LONDON - Residents of Karonga, a lakeside city of about 60,000 in northern Malawi, face no shortage of risks.
Flooding is an annual problem that's worsening with climate change and poor maintenance of the channels that carry out the excess water. Only 17 percent of households have piped water, and half of people use water tainted with sewage, leading to cholera and other disease deaths.
But the worst challenge facing the fast-growing city – which records everything from crocodile attack to sexual assault as regular problems – is that there's no real city government.
Instead, the community operates under the authority of an outdated rural council that is "lacking in transparency and unable to cope with the complex nature of Karonga urban life," according to a report by Urban Africa Risk Knowledge, a British aid-funded programme focused on helping fast-urbanising sub-Saharan Africa reduce its growing risks.
"There are no systems present in small centres" like Karonga, said Mtafu Manda, a researcher with Malawi's Mzuzu University and the lead author of the report.
"Or if they exist, it is only on paper."
Disaster risks are arguably rising faster in sub-Saharan Africa than anywhere else, said Arabella Fraser, a risk and resilience researcher at the London-based Overseas Development Institute (ODI).
That's in part the result of surging urban populations, a quickening pace of climate-related problems - such as flooding and drought - and an inability to beat back those risks because of poverty, poor data, lack of training and badly run government, she said at a discussion held at ODI on Thursday.
But plenty of ideas are emerging about how growing African cities can cut their risks.
Among them: organise slum dwellers to improve the infrastructure or simply sort out which risks are the key ones, and focus on those first, experts at the discussion said.
These days, "one of the most difficult jobs in the world is being an African mayor," said Meggan Spires of the International Council for Local Environmental Initiatives (ICLEI), which is based in Cape Town.
"The challenges are vast, complex and immediate, and many are day to day," said Spires, who formerly worked on climate change issues for the South African city of Durban.
Finding time to deal with demands to be proactive and work toward greater sustainability, in line with international agreements like the Sustainable Development Goals or the Paris Agreement on climate change, is a heavy burden, she said.

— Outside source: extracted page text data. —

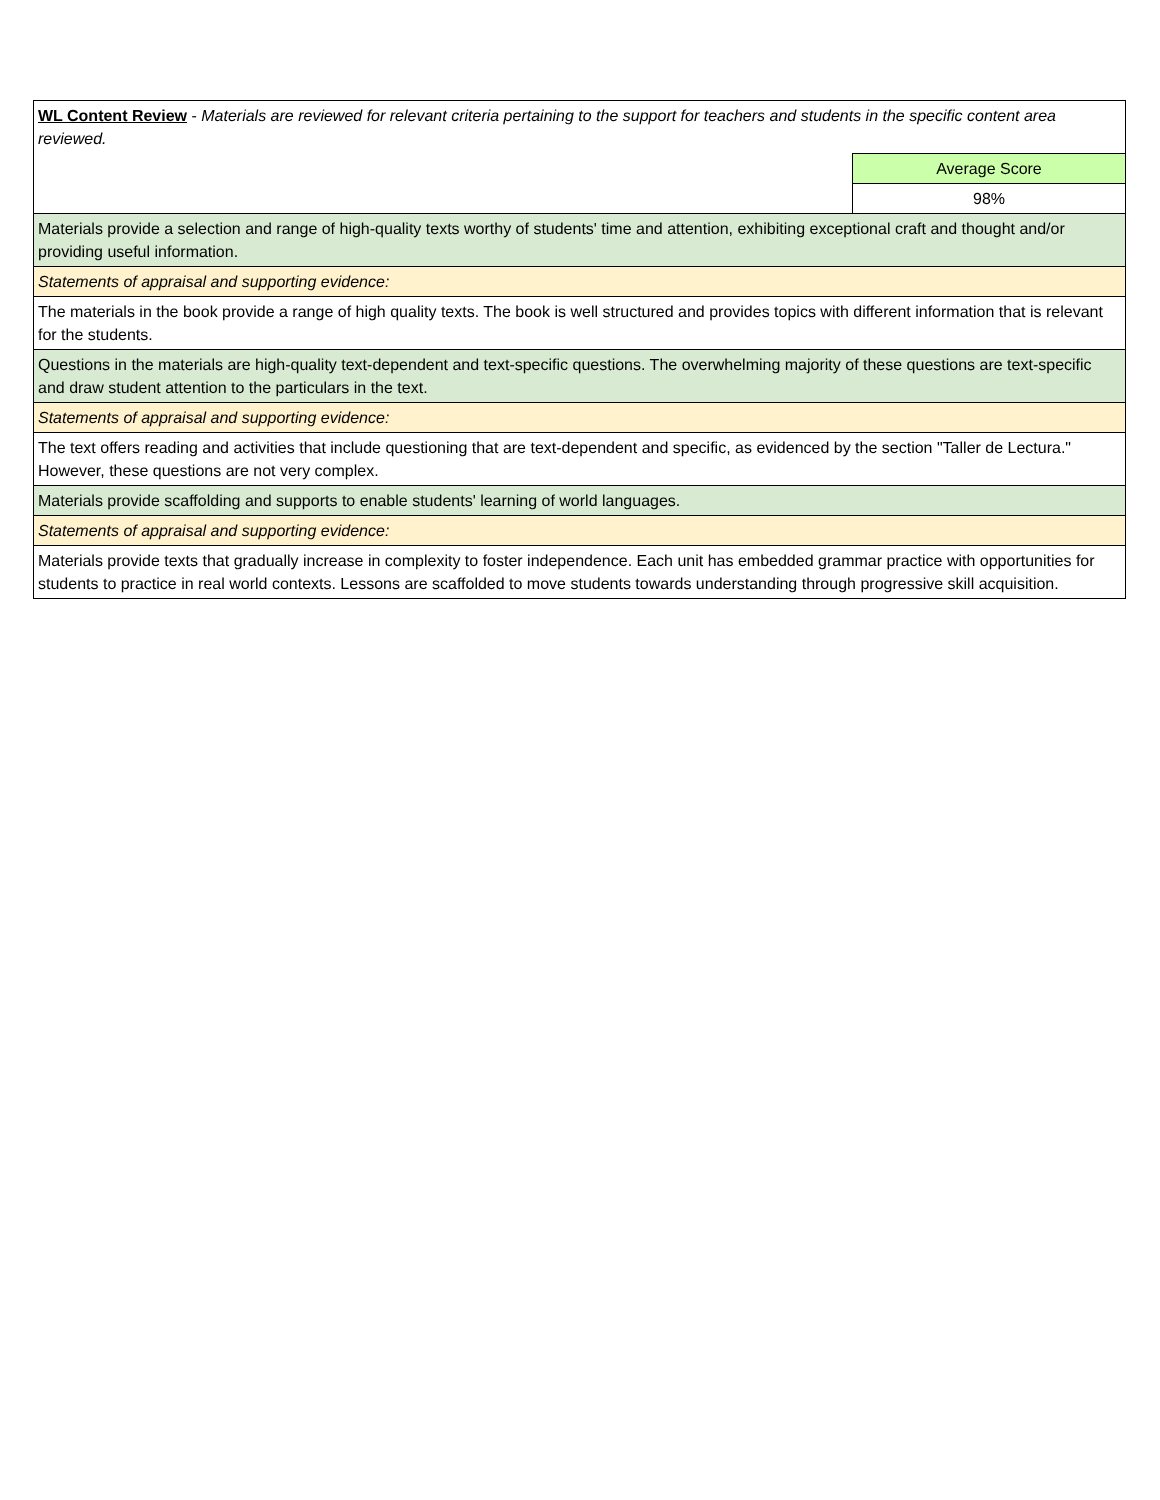| WL Content Review - Materials are reviewed for relevant criteria pertaining to the support for teachers and students in the specific content area reviewed. | |
| | Average Score |
| | 98% |
| Materials provide a selection and range of high-quality texts worthy of students' time and attention, exhibiting exceptional craft and thought and/or providing useful information. | |
| Statements of appraisal and supporting evidence: | |
| The materials in the book provide a range of high quality texts. The book is well structured and provides topics with different information that is relevant for the students. | |
| Questions in the materials are high-quality text-dependent and text-specific questions. The overwhelming majority of these questions are text-specific and draw student attention to the particulars in the text. | |
| Statements of appraisal and supporting evidence: | |
| The text offers reading and activities that include questioning that are text-dependent and specific, as evidenced by the section "Taller de Lectura." However, these questions are not very complex. | |
| Materials provide scaffolding and supports to enable students' learning of world languages. | |
| Statements of appraisal and supporting evidence: | |
| Materials provide texts that gradually increase in complexity to foster independence. Each unit has embedded grammar practice with opportunities for students to practice in real world contexts. Lessons are scaffolded to move students towards understanding through progressive skill acquisition. | |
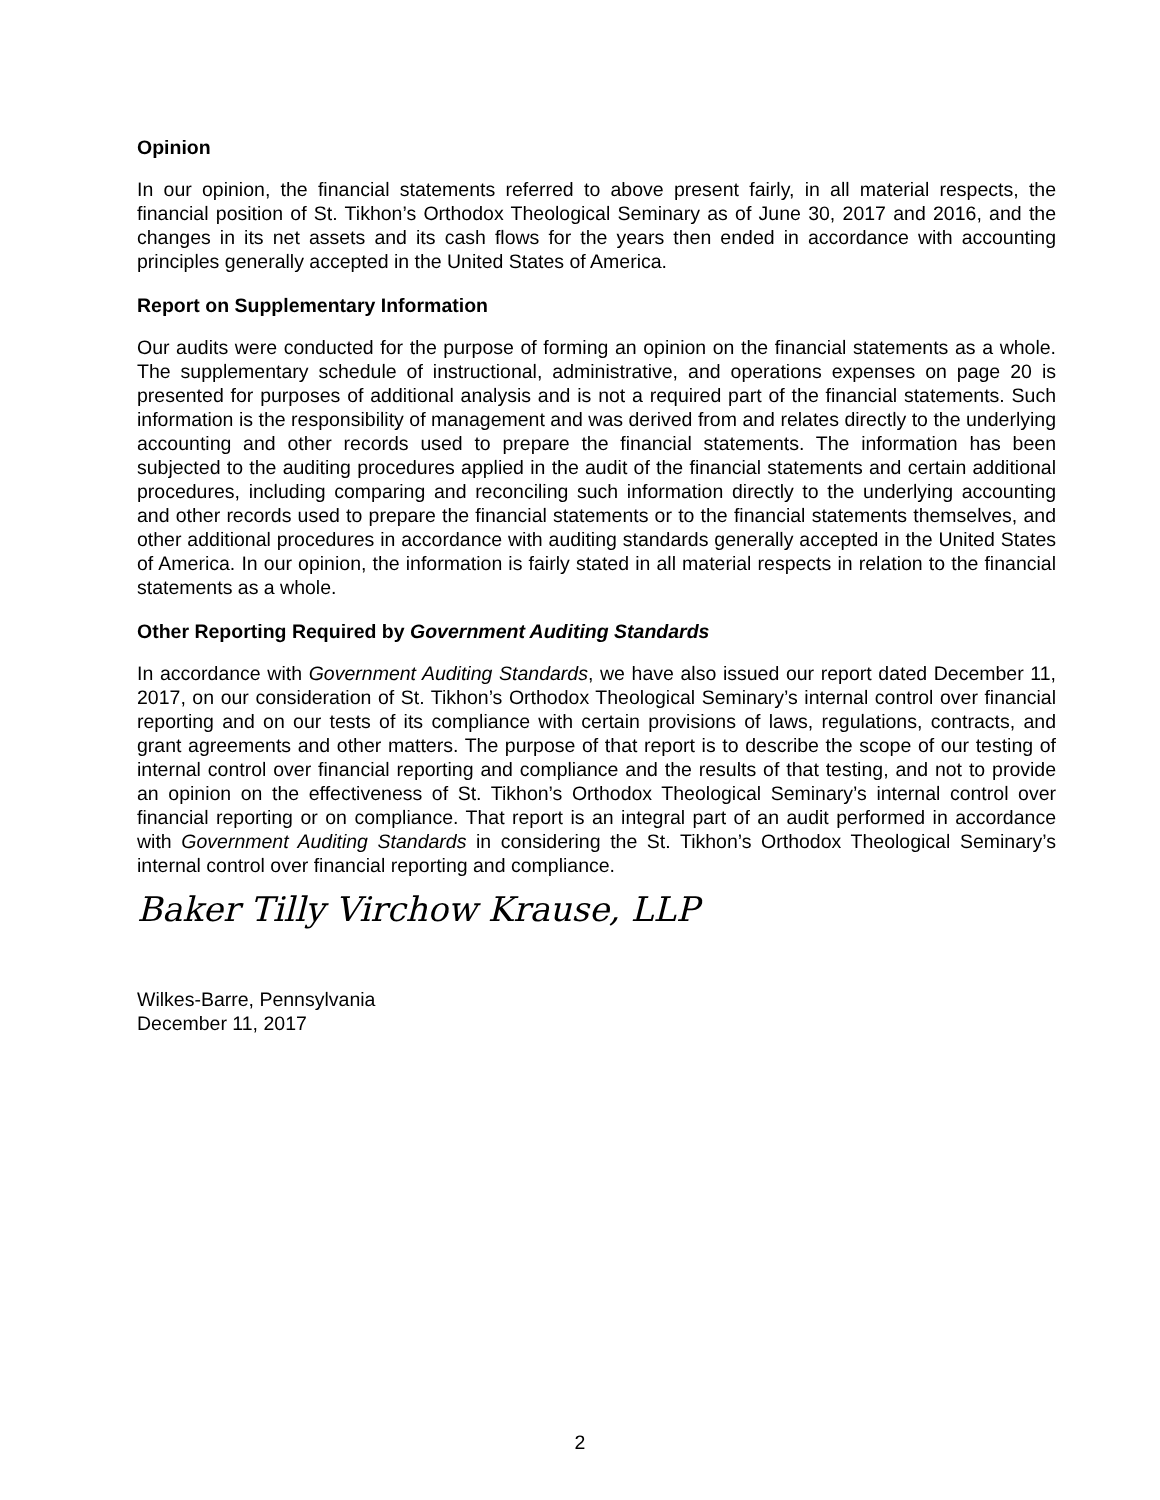Opinion
In our opinion, the financial statements referred to above present fairly, in all material respects, the financial position of St. Tikhon’s Orthodox Theological Seminary as of June 30, 2017 and 2016, and the changes in its net assets and its cash flows for the years then ended in accordance with accounting principles generally accepted in the United States of America.
Report on Supplementary Information
Our audits were conducted for the purpose of forming an opinion on the financial statements as a whole. The supplementary schedule of instructional, administrative, and operations expenses on page 20 is presented for purposes of additional analysis and is not a required part of the financial statements. Such information is the responsibility of management and was derived from and relates directly to the underlying accounting and other records used to prepare the financial statements. The information has been subjected to the auditing procedures applied in the audit of the financial statements and certain additional procedures, including comparing and reconciling such information directly to the underlying accounting and other records used to prepare the financial statements or to the financial statements themselves, and other additional procedures in accordance with auditing standards generally accepted in the United States of America. In our opinion, the information is fairly stated in all material respects in relation to the financial statements as a whole.
Other Reporting Required by Government Auditing Standards
In accordance with Government Auditing Standards, we have also issued our report dated December 11, 2017, on our consideration of St. Tikhon’s Orthodox Theological Seminary’s internal control over financial reporting and on our tests of its compliance with certain provisions of laws, regulations, contracts, and grant agreements and other matters. The purpose of that report is to describe the scope of our testing of internal control over financial reporting and compliance and the results of that testing, and not to provide an opinion on the effectiveness of St. Tikhon’s Orthodox Theological Seminary’s internal control over financial reporting or on compliance. That report is an integral part of an audit performed in accordance with Government Auditing Standards in considering the St. Tikhon’s Orthodox Theological Seminary’s internal control over financial reporting and compliance.
Baker Tilly Virchow Krause, LLP
Wilkes-Barre, Pennsylvania
December 11, 2017
2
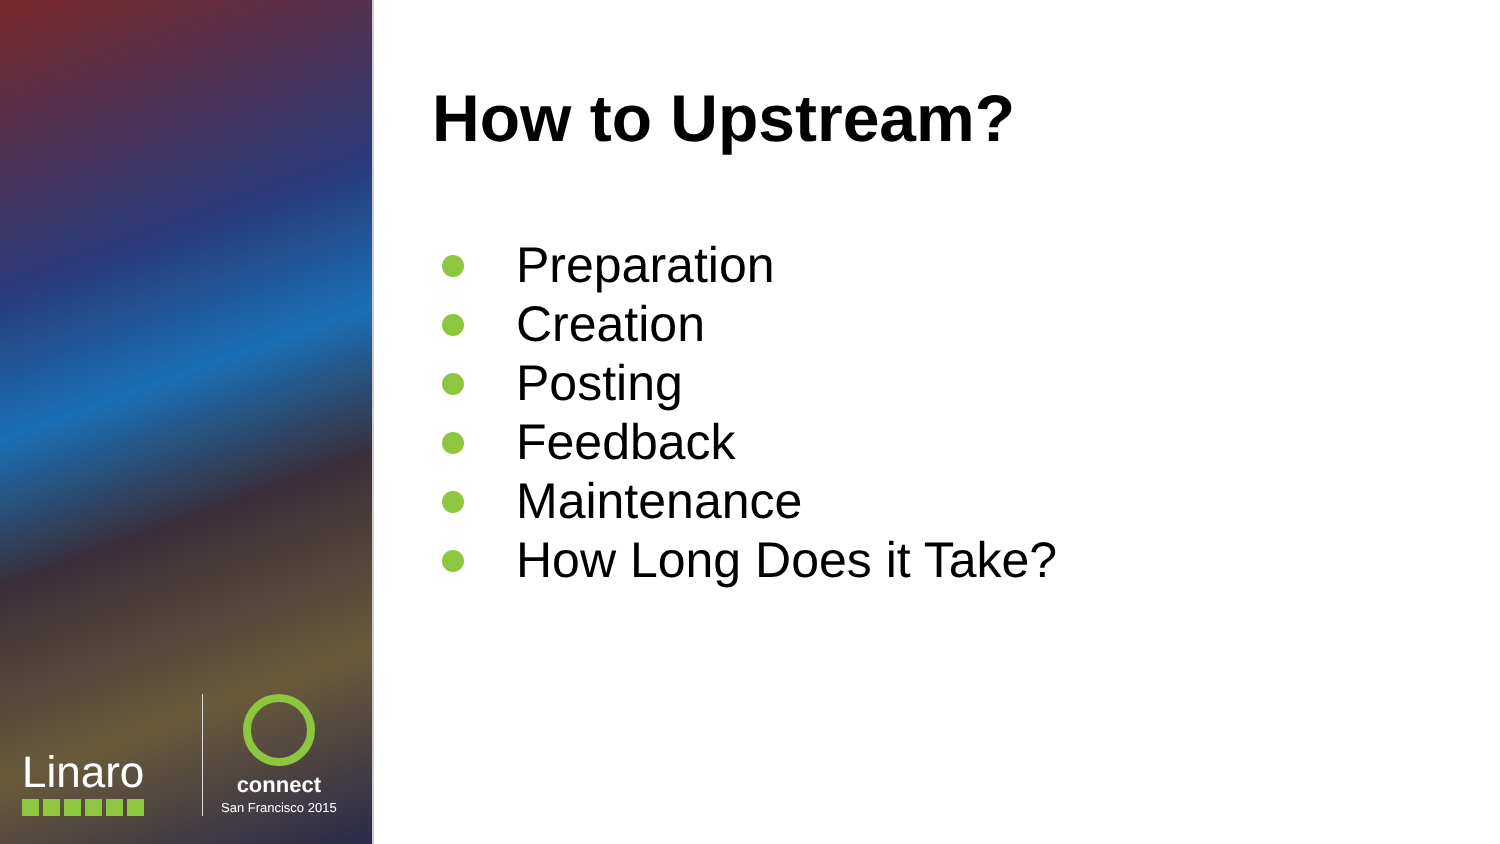Linaro
connect
San Francisco 2015
How to Upstream?
Preparation
Creation
Posting
Feedback
Maintenance
How Long Does it Take?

One thing that can help, she said, is ensuring that efforts to build urban resilience are not just short-term, donor-funded projects but are based on community demand and then built into city plans, often with innovative funding.
Donors aiming to improve resilience in Africa need to "be humble and recognise that Africans know their cities best. We should listen to them rather than imposing solutions on them."
TURNING TO THE SLUMS
One way to get effective change underway is to harness organisations of slum dwellers, who make up large parts of the population in many African cities, said David Satterthwaite, an urban specialist with the London-based International Institute for Environment and Development.
About 18 slum dweller federations have formed in Africa, with about 15 of them collecting data door to door on everything from healthcare to schools, drainage to eviction threats.
Satterthwaite called it "an information base that provides a new possibility for local governments...to form, drive and implement new risk-reduction efforts."
One thing that's clear from data already collected in cities such as Tanzania's Dar es Salaam, for instance, is that health threats kill many more people each year than floods, even though residents see those as the biggest risk, he said.
That means investments in things like sanitation systems and clean water may have the biggest payoff - though getting funding can be tough when donors focus on climate change adaptation or disaster risk reduction efforts, Satterthwaite said.
Manda, of Malawi, said keeping politics in mind is also key to making progress in Africa's cities - and small cities have the toughest challenges of all, he said.
Political leaders "don't think about the small towns, partially because they don't live there but also because they want to benefit from the chaos," he said.
"When there is a disaster, when they go there as some kind of saviour, they are seen to be very good," he said. "And because of that, the risks in these small towns will escalate."